El detective oyó el sonido atenuado de unos pasos lentos y medidos, y enseguida sintió el cañón de la pistola entre las vértebras. Se imaginó un vestido negro en un cuerpo veinte años más joven que el de su mujer. Quiso saltar hacia adelante pero algo lo contuvo. La sensación se vio acompañada de un deseo irrealizable, como el de un alcohólico al que le gustaría saber cuánto podría beber antes de abandonar la dignidad.
Soltó un juramento.
La joven se le había insinuado sólo unas horas antes, en el momento más adecuado para su caída en desgracia. La mano de la edad había empezado a estrujarle, las señales eran claras y visibles: canas, arrugas y un abdomen en constante expansión. A medida que envejecía sin remedio, cada vez se sentía más atraído por mujeres mucho más jóvenes que él. Creía que era normal que se fijaran en él, que tenía algo que ofrecerles, que podía enseñarles lo que era un hombre de verdad.
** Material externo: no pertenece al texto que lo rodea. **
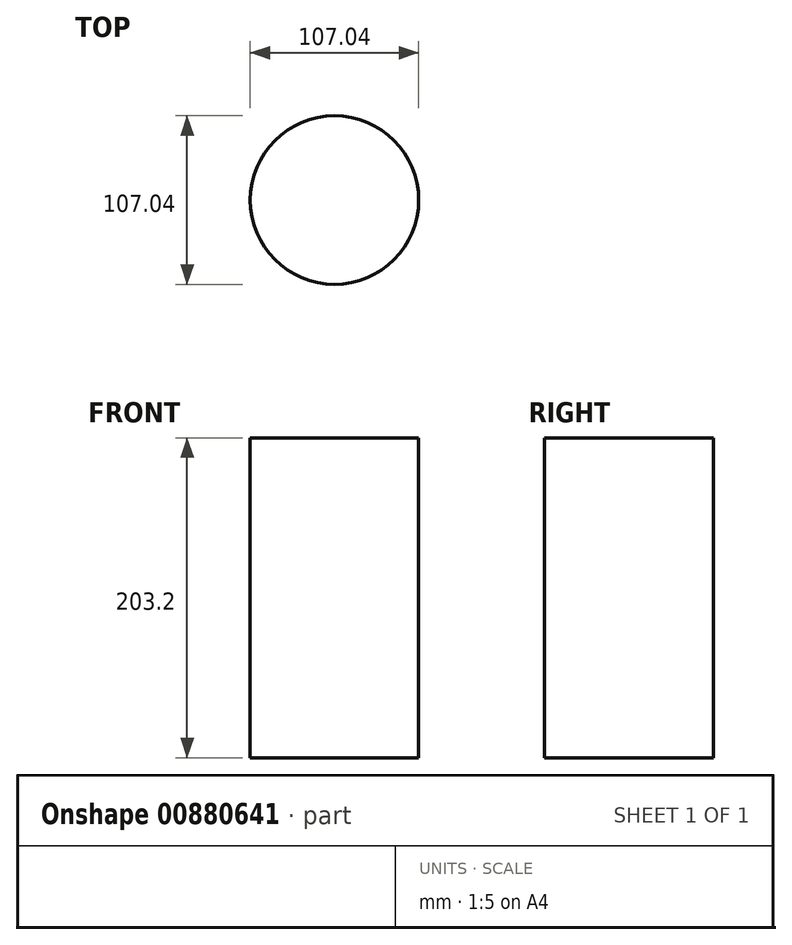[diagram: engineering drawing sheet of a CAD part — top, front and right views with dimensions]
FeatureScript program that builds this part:
annotation { "Feature Type Name" : "Feature", "Feature Type Description" : "" }
export const myFeature = defineFeature(function(context is Context, id is Id, definition is map)
    precondition{}
    {
        {
            var Q0;
            Q0=qCreatedBy(makeId("Top.planeOp"),FACE);
            var sketch = newSketch(context, id + "F0", { "sketchPlane" : qUnion([Q0])});
            skCircle(sketch, "E0", {"center": v(0, 0) * mm, "radius": 53.52 * mm});
            skSolve(sketch);
        }
        {
            var Q0;
            Q0=makeQuery(id+"F0.imprint","IMPRINT",FACE,{"disambiguationData":[TD([[makeQuery(id+"F0.imprint","IMPRINT",EDGE,{"derivedFrom":sQuery(id+"F0.wireOp",EDGE,"E0")}),1.0]])]});
            extrude(context, id + "F1", {"entities" : qUnion([Q0]), "depth" : 203.2 * mm, "offsetDistance" : 25.4 * mm});
        }
    });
Un dolor agudo nació en el centro de su pecho y comenzó a expandirse. El dolor le llegó a las puntas de los pies y las sienes. Se le secó la garganta.
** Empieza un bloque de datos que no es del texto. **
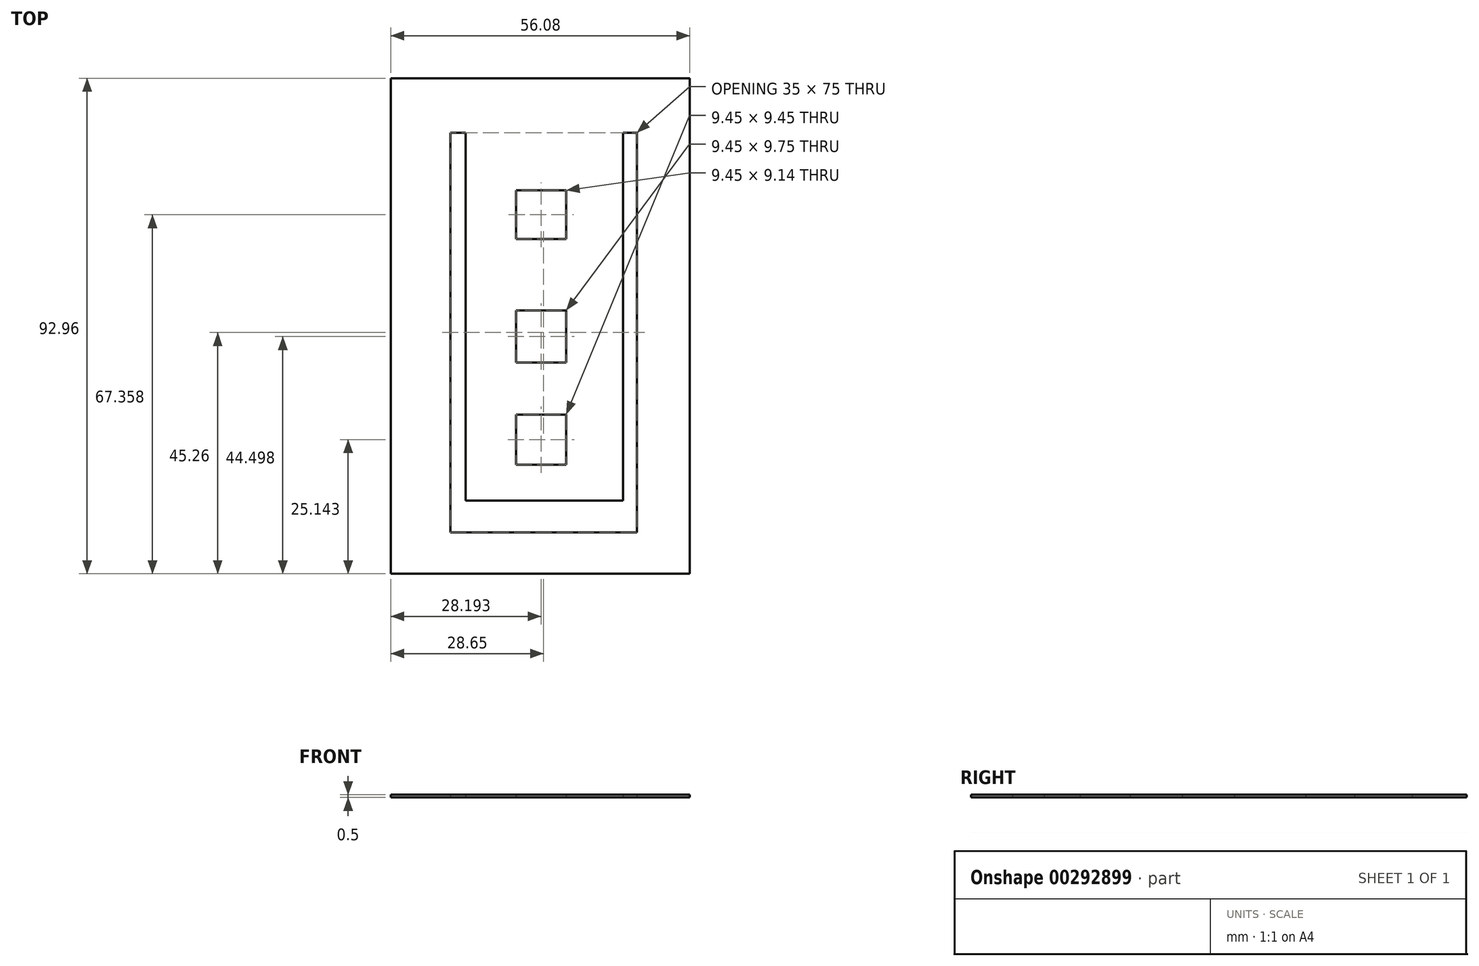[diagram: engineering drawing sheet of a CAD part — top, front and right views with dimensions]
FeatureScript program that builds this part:
annotation { "Feature Type Name" : "Feature", "Feature Type Description" : "" }
export const myFeature = defineFeature(function(context is Context, id is Id, definition is map)
    precondition{}
    {
        {
            var Q0;
            Q0=qCreatedBy(makeId("Top.planeOp"),FACE);
            var sketch = newSketch(context, id + "F0", { "sketchPlane" : qUnion([Q0])});
            skLineSegment(sketch, "E0.bottom", {"start": v(-17.5, 37.5) * mm, "end": v(-14.63, 37.5) * mm});
            skLineSegment(sketch, "E0.top", {"start": v(-17.5, -37.5) * mm, "end": v(17.5, -37.5) * mm});
            skLineSegment(sketch, "E0.left", {"start": v(-17.5, 37.5) * mm, "end": v(-17.5, -37.5) * mm});
            skLineSegment(sketch, "E0.right", {"start": v(17.5, 37.5) * mm, "end": v(17.5, -37.5) * mm});
            skPoint(sketch, "E0.middle", {"position": v(0, 0) * mm});
            skLineSegment(sketch, "E1.top", {"start": v(-14.63, -31.55) * mm, "end": v(14.94, -31.55) * mm});
            skLineSegment(sketch, "E1.left", {"start": v(-14.63, 37.5) * mm, "end": v(-14.63, -31.55) * mm});
            skLineSegment(sketch, "E1.right", {"start": v(14.94, 37.5) * mm, "end": v(14.94, -31.55) * mm});
            skLineSegment(sketch, "E2.bottom", {"start": v(-28.65, 47.7) * mm, "end": v(27.43, 47.7) * mm});
            skLineSegment(sketch, "E2.top", {"start": v(-28.65, -45.26) * mm, "end": v(27.43, -45.26) * mm});
            skLineSegment(sketch, "E2.left", {"start": v(-28.65, 47.7) * mm, "end": v(-28.65, -45.26) * mm});
            skLineSegment(sketch, "E2.right", {"start": v(27.43, 47.7) * mm, "end": v(27.43, -45.26) * mm});
            skLineSegment(sketch, "E3.bottom", {"start": v(-5.18, 26.67) * mm, "end": v(4.27, 26.67) * mm});
            skLineSegment(sketch, "E3.top", {"start": v(-5.18, 17.53) * mm, "end": v(4.27, 17.53) * mm});
            skLineSegment(sketch, "E3.left", {"start": v(-5.18, 26.67) * mm, "end": v(-5.18, 17.53) * mm});
            skLineSegment(sketch, "E3.right", {"start": v(4.27, 26.67) * mm, "end": v(4.27, 17.53) * mm});
            skLineSegment(sketch, "E4.bottom", {"start": v(-5.18, 4.11) * mm, "end": v(4.27, 4.11) * mm});
            skLineSegment(sketch, "E4.top", {"start": v(-5.18, -5.64) * mm, "end": v(4.27, -5.64) * mm});
            skLineSegment(sketch, "E4.left", {"start": v(-5.18, 4.11) * mm, "end": v(-5.18, -5.64) * mm});
            skLineSegment(sketch, "E4.right", {"start": v(4.27, 4.11) * mm, "end": v(4.27, -5.64) * mm});
            skLineSegment(sketch, "E5.bottom", {"start": v(-5.18, -15.4) * mm, "end": v(4.27, -15.4) * mm});
            skLineSegment(sketch, "E5.top", {"start": v(-5.18, -24.84) * mm, "end": v(4.27, -24.84) * mm});
            skLineSegment(sketch, "E5.left", {"start": v(-5.18, -15.4) * mm, "end": v(-5.18, -24.84) * mm});
            skLineSegment(sketch, "E5.right", {"start": v(4.27, -15.4) * mm, "end": v(4.27, -24.84) * mm});
            skLineSegment(sketch, "E6.trimOffspring", {"start": v(14.94, 37.5) * mm, "end": v(17.5, 37.5) * mm});
            skSolve(sketch);
        }
        {
            var Q0;
            Q0=makeQuery(id+"F0.imprint","IMPRINT",FACE,{"disambiguationData":[TD([[makeQuery(id+"F0.imprint","IMPRINT",EDGE,{"derivedFrom":sQuery(id+"F0.wireOp",EDGE,"E0.bottom")}),1.0]])]});
            extrude(context, id + "F1", {"entities" : qUnion([Q0]), "depth" : 0.5 * mm});
        }
    });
—¡Valiente gilipollas! —dijo la joven—. ¿De verdad te has creído que una chica como yo se fijaría en ti? No puedo creer que te lo hayas tragado. La mayor ridiculez de los hombres es creerse sus propias fantasías. Ahora me doy cuenta.
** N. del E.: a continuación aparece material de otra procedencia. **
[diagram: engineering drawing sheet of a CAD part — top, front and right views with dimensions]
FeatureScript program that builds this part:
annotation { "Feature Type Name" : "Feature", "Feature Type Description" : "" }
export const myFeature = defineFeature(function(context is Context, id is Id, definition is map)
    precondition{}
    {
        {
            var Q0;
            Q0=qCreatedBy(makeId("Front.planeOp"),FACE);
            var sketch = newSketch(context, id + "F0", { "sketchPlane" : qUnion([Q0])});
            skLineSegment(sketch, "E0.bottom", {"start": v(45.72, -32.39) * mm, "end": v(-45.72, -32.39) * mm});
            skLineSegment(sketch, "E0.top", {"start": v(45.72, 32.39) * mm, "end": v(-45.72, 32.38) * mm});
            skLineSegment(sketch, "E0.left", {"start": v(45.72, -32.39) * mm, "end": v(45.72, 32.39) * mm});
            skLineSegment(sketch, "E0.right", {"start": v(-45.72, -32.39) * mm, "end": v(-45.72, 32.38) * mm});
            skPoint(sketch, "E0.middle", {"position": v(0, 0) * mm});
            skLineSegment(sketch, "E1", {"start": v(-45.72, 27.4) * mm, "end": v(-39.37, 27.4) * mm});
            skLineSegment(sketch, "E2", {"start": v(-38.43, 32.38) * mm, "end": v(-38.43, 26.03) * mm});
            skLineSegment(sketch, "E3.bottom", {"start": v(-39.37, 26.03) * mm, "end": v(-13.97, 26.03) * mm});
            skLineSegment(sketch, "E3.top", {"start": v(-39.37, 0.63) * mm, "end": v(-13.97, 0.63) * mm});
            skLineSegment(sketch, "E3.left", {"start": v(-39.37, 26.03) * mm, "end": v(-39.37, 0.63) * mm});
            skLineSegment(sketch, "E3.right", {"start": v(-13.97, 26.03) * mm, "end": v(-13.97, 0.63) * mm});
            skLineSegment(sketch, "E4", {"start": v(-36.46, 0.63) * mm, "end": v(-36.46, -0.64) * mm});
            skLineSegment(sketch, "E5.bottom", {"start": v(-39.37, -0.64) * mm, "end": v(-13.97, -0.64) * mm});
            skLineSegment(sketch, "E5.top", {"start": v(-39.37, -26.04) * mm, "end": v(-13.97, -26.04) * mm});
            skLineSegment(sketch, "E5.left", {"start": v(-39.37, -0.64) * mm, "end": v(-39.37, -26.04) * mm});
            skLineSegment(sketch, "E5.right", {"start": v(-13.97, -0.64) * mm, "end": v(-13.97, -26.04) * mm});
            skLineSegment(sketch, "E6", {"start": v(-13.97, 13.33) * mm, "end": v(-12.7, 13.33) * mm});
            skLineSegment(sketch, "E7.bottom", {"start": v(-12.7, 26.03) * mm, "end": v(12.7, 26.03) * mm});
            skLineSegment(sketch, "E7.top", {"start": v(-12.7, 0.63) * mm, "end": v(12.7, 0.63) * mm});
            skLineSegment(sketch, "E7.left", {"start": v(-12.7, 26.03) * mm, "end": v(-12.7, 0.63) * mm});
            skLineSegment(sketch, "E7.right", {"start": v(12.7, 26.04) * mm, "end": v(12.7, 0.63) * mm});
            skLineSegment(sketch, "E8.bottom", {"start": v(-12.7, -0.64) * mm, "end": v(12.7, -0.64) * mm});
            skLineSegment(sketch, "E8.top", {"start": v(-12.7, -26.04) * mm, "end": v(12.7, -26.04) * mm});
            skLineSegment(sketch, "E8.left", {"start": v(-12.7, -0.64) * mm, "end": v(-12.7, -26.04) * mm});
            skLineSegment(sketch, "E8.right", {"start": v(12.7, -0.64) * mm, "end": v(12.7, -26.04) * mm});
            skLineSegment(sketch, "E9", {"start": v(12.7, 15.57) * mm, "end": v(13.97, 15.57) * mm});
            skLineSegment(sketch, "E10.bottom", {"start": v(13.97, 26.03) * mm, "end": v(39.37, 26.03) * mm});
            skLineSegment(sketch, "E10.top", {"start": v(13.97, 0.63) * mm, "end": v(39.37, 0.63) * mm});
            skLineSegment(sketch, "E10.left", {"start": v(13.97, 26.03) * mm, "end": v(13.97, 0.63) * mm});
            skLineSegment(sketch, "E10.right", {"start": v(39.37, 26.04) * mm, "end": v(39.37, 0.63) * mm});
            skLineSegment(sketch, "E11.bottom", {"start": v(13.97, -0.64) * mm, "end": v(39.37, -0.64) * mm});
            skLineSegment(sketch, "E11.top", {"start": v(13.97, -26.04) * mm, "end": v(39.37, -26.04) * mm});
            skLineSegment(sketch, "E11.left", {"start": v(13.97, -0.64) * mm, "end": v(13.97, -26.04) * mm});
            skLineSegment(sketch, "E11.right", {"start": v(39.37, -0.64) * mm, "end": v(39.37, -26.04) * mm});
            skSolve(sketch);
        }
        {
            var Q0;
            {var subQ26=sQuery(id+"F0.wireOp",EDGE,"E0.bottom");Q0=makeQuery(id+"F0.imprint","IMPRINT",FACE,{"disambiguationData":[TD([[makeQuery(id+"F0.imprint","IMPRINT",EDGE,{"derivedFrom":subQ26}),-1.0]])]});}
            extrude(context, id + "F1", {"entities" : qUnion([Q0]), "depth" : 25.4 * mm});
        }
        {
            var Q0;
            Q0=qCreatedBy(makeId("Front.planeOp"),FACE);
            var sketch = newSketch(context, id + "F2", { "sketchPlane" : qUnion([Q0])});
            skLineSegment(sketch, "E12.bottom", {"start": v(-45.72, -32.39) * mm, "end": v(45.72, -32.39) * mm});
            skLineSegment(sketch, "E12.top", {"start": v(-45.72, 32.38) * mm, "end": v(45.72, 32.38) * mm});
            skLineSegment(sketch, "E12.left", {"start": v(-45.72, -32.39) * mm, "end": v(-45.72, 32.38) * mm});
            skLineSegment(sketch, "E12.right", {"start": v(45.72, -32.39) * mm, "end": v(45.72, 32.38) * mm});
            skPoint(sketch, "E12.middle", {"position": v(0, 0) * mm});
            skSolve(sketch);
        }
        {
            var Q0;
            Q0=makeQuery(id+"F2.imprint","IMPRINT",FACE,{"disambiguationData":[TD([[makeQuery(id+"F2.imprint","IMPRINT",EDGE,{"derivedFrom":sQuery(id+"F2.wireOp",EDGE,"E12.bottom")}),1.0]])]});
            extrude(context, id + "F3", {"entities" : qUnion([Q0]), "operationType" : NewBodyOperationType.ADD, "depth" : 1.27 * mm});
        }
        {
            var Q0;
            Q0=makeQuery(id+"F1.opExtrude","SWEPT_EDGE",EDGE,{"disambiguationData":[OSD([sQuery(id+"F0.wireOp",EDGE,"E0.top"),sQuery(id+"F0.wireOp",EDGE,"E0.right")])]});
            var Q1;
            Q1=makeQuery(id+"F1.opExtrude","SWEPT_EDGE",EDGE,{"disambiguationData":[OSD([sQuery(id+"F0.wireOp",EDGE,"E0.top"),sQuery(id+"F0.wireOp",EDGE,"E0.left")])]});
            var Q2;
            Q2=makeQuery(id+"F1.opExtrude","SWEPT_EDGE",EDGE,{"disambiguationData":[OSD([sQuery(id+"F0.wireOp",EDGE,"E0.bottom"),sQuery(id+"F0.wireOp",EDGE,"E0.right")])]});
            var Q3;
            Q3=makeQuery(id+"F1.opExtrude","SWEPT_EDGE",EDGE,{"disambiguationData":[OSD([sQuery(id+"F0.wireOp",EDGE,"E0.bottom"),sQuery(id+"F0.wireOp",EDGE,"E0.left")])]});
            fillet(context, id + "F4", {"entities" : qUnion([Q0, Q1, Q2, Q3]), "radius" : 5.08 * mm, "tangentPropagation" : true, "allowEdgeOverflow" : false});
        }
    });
—¿De qué estás hablando? —balbuceó el detective.
Los dolores agudos se sucedían como relámpagos que le sacudían la cabeza y el pecho. Sintió una arcada fulminante en el fondo de la garganta, como si de repente un palo de madera le presionara la lengua.
—Escúchame bien: ni la más obscena cantidad de dinero podría hacer que aceptara irme a la cama contigo. ¡Mételo en la cabeza! Si estoy aquí es por una buena razón. Venganza.
—¿Qué te he hecho yo? —dijo el detective con voz ronca.
La arcada parecía a punto de ceder y las punzadas devoraban su pecho. La piel se le puso lívida. Sintió un violento escalofrío.
—Sergio Cuevas Estévez, alias Serguei. Era mi padre. Tú lo mataste —acusó la joven—. Puede que no fuese tu mano la que apretó el gatillo. Pero tú lo empujaste a hacerlo. Haciéndole la vida imposible. Acosándolo constantemente. Hasta que ya no pudo más y se voló los sesos. Fue tu culpa y vas a pagar por ello.
Sintió que se le helaba el pecho y que echaba de menos su respiración. Un dolor intenso se irradió por su brazo derecho. Los dedos se le agarrotaron.
—Has pasado un detalle por alto —dijo el detective—: te reconocí en cuanto te vi. Sé quién era tu padre. Y no fue difícil adivinar que no tramabas nada bueno. Por eso me he adelantado. ¿Recuerdas esa copa que te serví? Tenía un sabor amargo, ¿verdad? Sabía así porque llevaba una sorpresa.
El detective rio, y el corazón de la joven dejó de latir.